## Task brief:
Output every line below without omitting or altering anything.
━━━━━ Data for this task ━━━━━
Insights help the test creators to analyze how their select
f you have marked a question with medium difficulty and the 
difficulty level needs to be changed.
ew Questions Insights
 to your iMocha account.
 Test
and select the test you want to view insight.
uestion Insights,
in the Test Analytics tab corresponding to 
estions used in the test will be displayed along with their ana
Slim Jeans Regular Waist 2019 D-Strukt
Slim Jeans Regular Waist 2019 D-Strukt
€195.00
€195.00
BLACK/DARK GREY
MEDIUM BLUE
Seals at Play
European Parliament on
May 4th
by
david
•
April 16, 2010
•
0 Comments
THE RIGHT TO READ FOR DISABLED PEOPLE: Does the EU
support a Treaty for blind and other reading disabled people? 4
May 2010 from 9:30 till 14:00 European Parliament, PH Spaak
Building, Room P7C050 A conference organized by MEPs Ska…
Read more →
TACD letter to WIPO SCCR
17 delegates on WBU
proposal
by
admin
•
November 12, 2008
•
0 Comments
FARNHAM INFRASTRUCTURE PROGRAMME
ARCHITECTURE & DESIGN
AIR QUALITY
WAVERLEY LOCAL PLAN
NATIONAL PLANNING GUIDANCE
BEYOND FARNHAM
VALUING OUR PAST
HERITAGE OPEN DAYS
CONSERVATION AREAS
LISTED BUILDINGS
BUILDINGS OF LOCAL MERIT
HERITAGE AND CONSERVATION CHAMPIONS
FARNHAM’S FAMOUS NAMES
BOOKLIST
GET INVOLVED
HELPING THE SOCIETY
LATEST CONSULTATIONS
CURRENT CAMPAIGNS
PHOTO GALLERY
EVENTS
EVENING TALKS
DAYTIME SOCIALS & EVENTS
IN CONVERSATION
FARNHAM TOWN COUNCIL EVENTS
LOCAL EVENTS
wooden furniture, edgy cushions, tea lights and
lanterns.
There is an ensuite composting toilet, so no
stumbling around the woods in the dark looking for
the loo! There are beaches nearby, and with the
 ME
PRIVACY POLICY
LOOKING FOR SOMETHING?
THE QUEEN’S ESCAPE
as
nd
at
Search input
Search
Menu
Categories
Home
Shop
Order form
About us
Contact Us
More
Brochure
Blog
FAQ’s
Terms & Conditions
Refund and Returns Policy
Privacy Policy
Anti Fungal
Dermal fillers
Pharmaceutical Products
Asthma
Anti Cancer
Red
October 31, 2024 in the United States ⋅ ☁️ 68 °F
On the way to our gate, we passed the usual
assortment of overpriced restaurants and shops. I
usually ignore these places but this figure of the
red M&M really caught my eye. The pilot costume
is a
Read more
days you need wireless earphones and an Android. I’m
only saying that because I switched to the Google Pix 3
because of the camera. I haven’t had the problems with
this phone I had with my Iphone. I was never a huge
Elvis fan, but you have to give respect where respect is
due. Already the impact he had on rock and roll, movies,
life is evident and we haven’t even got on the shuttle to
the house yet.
━━━━━
## Task result:
Insights help the test creators to analyze how their select
f you have marked a question with medium difficulty and the 
difficulty level needs to be changed.
ew Questions Insights
 to your iMocha account.
 Test
and select the test you want to view insight.
uestion Insights,
in the Test Analytics tab corresponding to 
estions used in the test will be displayed along with their ana
Slim Jeans Regular Waist 2019 D-Strukt
Slim Jeans Regular Waist 2019 D-Strukt
€195.00
€195.00
BLACK/DARK GREY
MEDIUM BLUE
Seals at Play
European Parliament on
May 4th
by
david
•
April 16, 2010
•
0 Comments
THE RIGHT TO READ FOR DISABLED PEOPLE: Does the EU
support a Treaty for blind and other reading disabled people? 4
May 2010 from 9:30 till 14:00 European Parliament, PH Spaak
Building, Room P7C050 A conference organized by MEPs Ska…
Read more →
TACD letter to WIPO SCCR
17 delegates on WBU
proposal
by
admin
•
November 12, 2008
•
0 Comments
FARNHAM INFRASTRUCTURE PROGRAMME
ARCHITECTURE & DESIGN
AIR QUALITY
WAVERLEY LOCAL PLAN
NATIONAL PLANNING GUIDANCE
BEYOND FARNHAM
VALUING OUR PAST
HERITAGE OPEN DAYS
CONSERVATION AREAS
LISTED BUILDINGS
BUILDINGS OF LOCAL MERIT
HERITAGE AND CONSERVATION CHAMPIONS
FARNHAM’S FAMOUS NAMES
BOOKLIST
GET INVOLVED
HELPING THE SOCIETY
LATEST CONSULTATIONS
CURRENT CAMPAIGNS
PHOTO GALLERY
EVENTS
EVENING TALKS
DAYTIME SOCIALS & EVENTS
IN CONVERSATION
FARNHAM TOWN COUNCIL EVENTS
LOCAL EVENTS
wooden furniture, edgy cushions, tea lights and
lanterns.
There is an ensuite composting toilet, so no
stumbling around the woods in the dark looking for
the loo! There are beaches nearby, and with the
 ME
PRIVACY POLICY
LOOKING FOR SOMETHING?
THE QUEEN’S ESCAPE
as
nd
at
Search input
Search
Menu
Categories
Home
Shop
Order form
About us
Contact Us
More
Brochure
Blog
FAQ’s
Terms & Conditions
Refund and Returns Policy
Privacy Policy
Anti Fungal
Dermal fillers
Pharmaceutical Products
Asthma
Anti Cancer
Red
October 31, 2024 in the United States ⋅ ☁️ 68 °F
On the way to our gate, we passed the usual
assortment of overpriced restaurants and shops. I
usually ignore these places but this figure of the
red M&M really caught my eye. The pilot costume
is a
Read more
days you need wireless earphones and an Android. I’m
only saying that because I switched to the Google Pix 3
because of the camera. I haven’t had the problems with
this phone I had with my Iphone. I was never a huge
Elvis fan, but you have to give respect where respect is
due. Already the impact he had on rock and roll, movies,
life is evident and we haven’t even got on the shuttle to
the house yet.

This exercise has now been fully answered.